Didion resisted self-exposure, even in her semi-autobiographical journalism. “At no point have I ever been able successfully to keep a diary,” she wrote in her essay On Keeping A Notebook. “On those few occasions when I have tried dutifully to record a day’s events, boredom has so overcome me that the results are mysterious at best.” The estate sale’s 244 lots – a mix of art, furniture, books and knick-knacks – work together to pull back the shroud of mystery. “I read Joan Didion in college and I knew her public persona,” says Lisa Thomas, director of Stair’s fine arts department and the show’s primary organizer. “I had an impression of her as being sort of removed and aloof – very cerebral and literary.” Speaking extensively with Didion’s friends and family in the process of pulling together the collection has dislodged her pre-existing assumptions. “She was so warm and generous and open with her time and compliments about people’s work, and supportive of people and friends going through difficult times.”

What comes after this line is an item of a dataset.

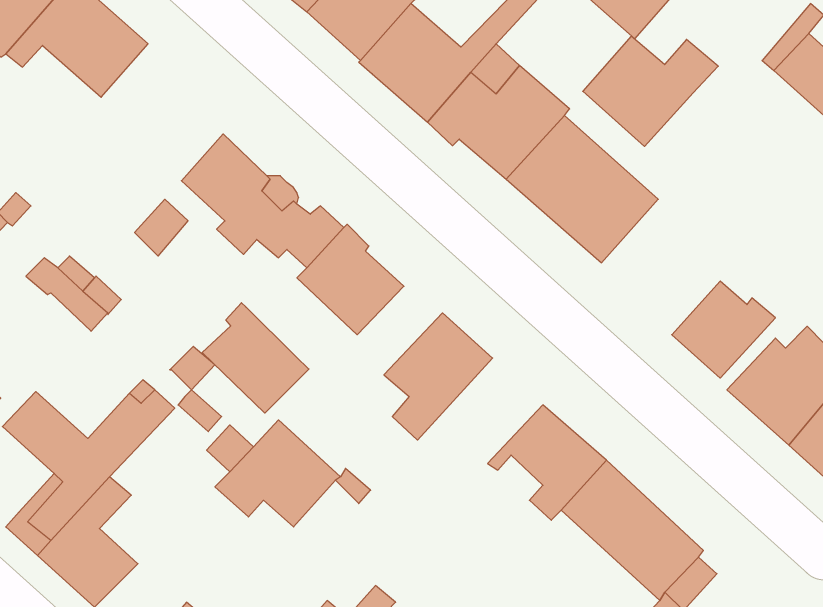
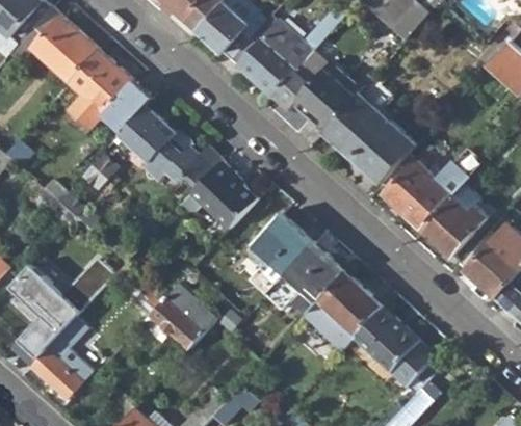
building: [583,36,718,146] -> [385,160,469,229]
building: none -> [69,48,145,123]
building: [202,303,309,413] -> none
building: none -> [265,243,343,311]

After reviewing all of the items in the Upper East Side apartment Didion shared with her husband and occasional co-writer John Gregory Dunne, Thomas and her team settled on the show’s fewer than 300 lots. “We chose the items from her apartment that we felt best represented the story that we and her family wanted to tell about her,” Thomas said. “The thing I think was interesting about Joan Didion’s space is that it was very comfortable. It was very light and bright with floral upholstery and bright colors. It had that sort of California shimmer to it.”
To that end, the sale contains the seashells that were scattered on the living room mantel, stacks of cookbooks (many of them Creole, along with some Ottolenghi) and an assortment of seven pillows that look like goods purchased at a women’s exchange. “To see these sort of sweet personal objects tugs at the heartstrings,” Thomas says.
In addition to the many pieces of dark wood furniture that Thomas believes Didion and Dunne accepted as hand-me-downs from family members, there is a pair of floppy white slip-covered sofas. “That just doesn’t scream ‘Joan Didion’ at all,” Thomas says of the duo, which comes with needlepoint pillows and a club chair. “But those were right in the center of her living room and speak to this totally comfortable environment that she created.” Precious and fancy weren’t part of the Didion picture.
The old school Didion scholars will be comforted to review her art collection. She favored cool-to-the-touch 20th-century American abstracts, with works by Ed Ruscha, Bruce Nauman and Vija Celmins. “[The art] really has a point of view and is mostly by California artists, many of whom she knew and was friendly with,” says Thomas. Didion’s friend Earl McGrath, who ran a record label before opening an art gallery in Los Angeles, sold Didion and Dunne many of their pieces.
Estimated to be worth up to $70,000, a geometric print by the abstract expressionist Richard Diebenkorn is the most valuable object for sale, but the highest bid is presently around one-third that much. Early bids tell another story about what is worth the most to Didion’s fans. An assortment of blank notebooks, not unlike versions one could find for sale at any stationery shop (save for the Joan Didion nameplates), have been a big draw. Valued between $100-200, the current bid is $2,200.
Thomas brings up another lot, a pair of red and blue glass bells that sat on Didion’s counter by a window facing a church tower. It’s a window that will be familiar to readers of her elegiac books on losing Dunne, and also their daughter, Quintana, who died in 2005 at age 39.
“Looking out that window towards the church was part of her grieving process, so she would have been looking through the colored glass out the window,” says Thomas. These delicate objects, along with the chunky Celine sunglasses on sale, enable anyone to see the world through Didion’s eyes – for the right price.